OK, so I have my speedos set up and working with a pocketwizard-esque device that *physically blocks the built-in flash from coming up all the way*. No worries there. But lets say that I wanted to bring the speedlights into the mix.

I now have commander mode on the new D810. I want to use the speedlights in manual mode: "OK speedlights, don't try to be cute. Just shut the hell up and fire at the power level I've set you to, when I pull the trigger"

So I hit the shutter, set at 1/125. The speedlights and the strobes will fire at the same instant.

edit: I also detest those monitor pre-flashes. I'd like to be rid of them

Can I do this?


----------



## beachrat (Nov 24, 2014)

Well,you can't use commander if the built in isn't popped up,so just set the speedlights to fire in optical slave mode(SU-4 for Nikons).


----------



## qleak (Nov 24, 2014)

kdthomas said:


> OK, so I have my speedos set up and working with a pocketwizard-esque device that *physically blocks the built-in flash from coming up all the way*. No worries there. But lets say that I wanted to bring the speedlights into the mix.
> 
> I now have commander mode on the new D810. I want to use the speedlights in manual mode: "OK speedlights, don't try to be cute. Just shut the hell up and fire at the power level I've set you to, when I pull the trigger"
> 
> So I hit the shutter, set at 1/125. The speedlights and the strobes will fire at the same instant.
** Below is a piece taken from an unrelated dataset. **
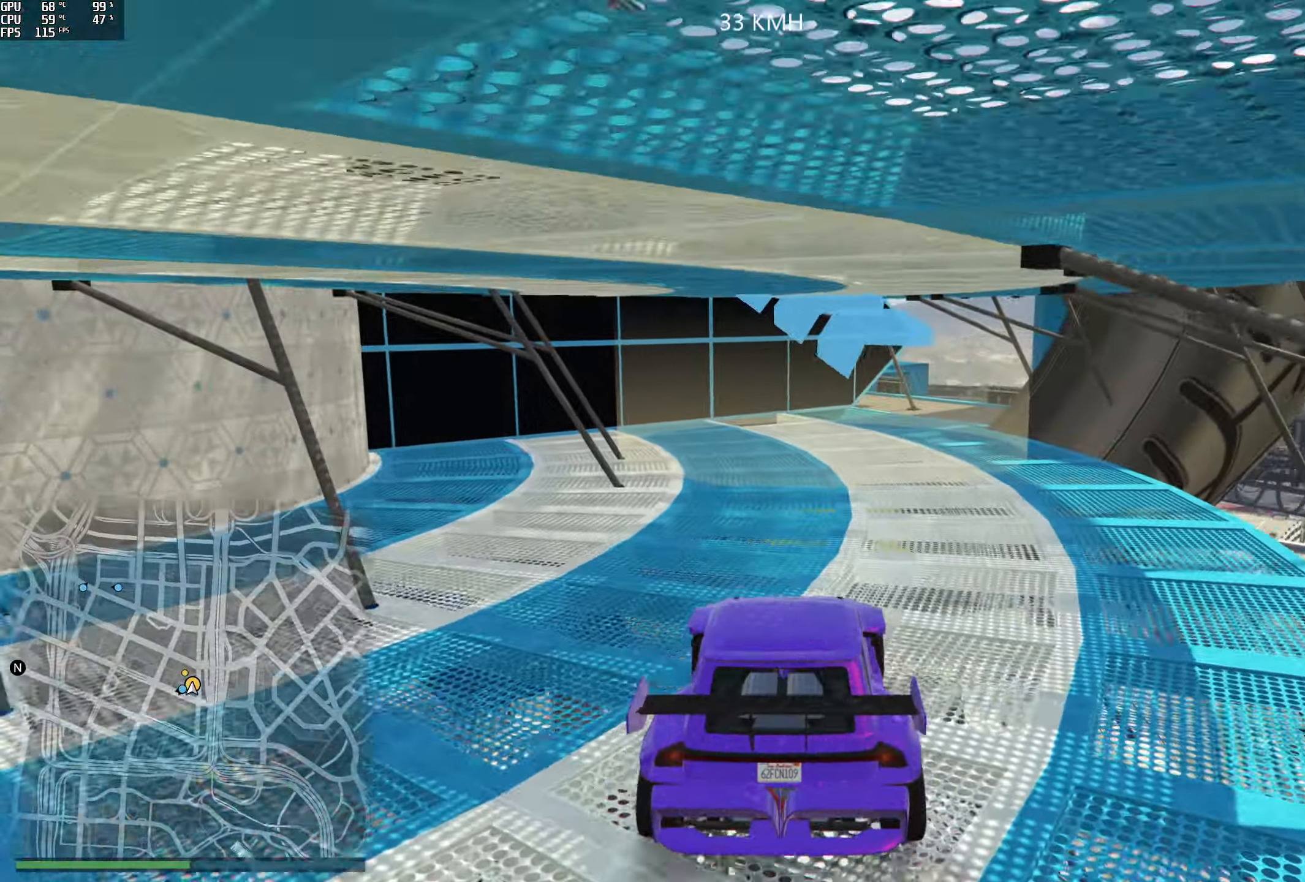
{"buttons": ["R2"], "left_stick": "center", "right_stick": "down", "events": [[50, "left_stick", "right"], [100, "right_stick", "down-right"], [167, "left_stick", "center"], [300, "left_stick", "right"], [400, "right_stick", "down"], [467, "left_stick", "center"]]}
I'll take a stab at this setup. You have 2 x sb700s right? If you have 3 pocket wizard transceivers you're set just use them. Here are some other options:

(2 transceivers): Set up one flash in su-4 optical trigger mode and the other on the transceiver.

(no transceivers CLS): Ditch the transceivers and use the D810 built-in flash to trigger.
You could use the Nikon Creative Lighting system, but that uses pre-flash to synchronize and set levels. That's when you'd use the commander mode. It would make it so that the builtin flash only fires before the frame is open to say: "Hey dudes! go off in 1/5 second" or something like that

(no transceivers SU-4): Ditch the transceivers and set both SB700's to SU-4 remote mode. You will probably want to set them to manual also and adjust their power to what you want before you shoot it's probably best to stop down and raise the power somewhere around 1/2, 1/4, 1/8 to make the built-in flash less significant (unless you want to use the builtin flash). You'll need to set your built-in flash to manual too. I'd go 1/128 power (or whatever the lowest d810 setting is), because all you need is the "pop" to trigger the other flashes.  If you're able to put the camera flash at low enough power relative to the sb700's it won't affect the exposure much, don't forget the inverse square law too, by having your SB700's closer you will get less relative exposure from the built-in flash.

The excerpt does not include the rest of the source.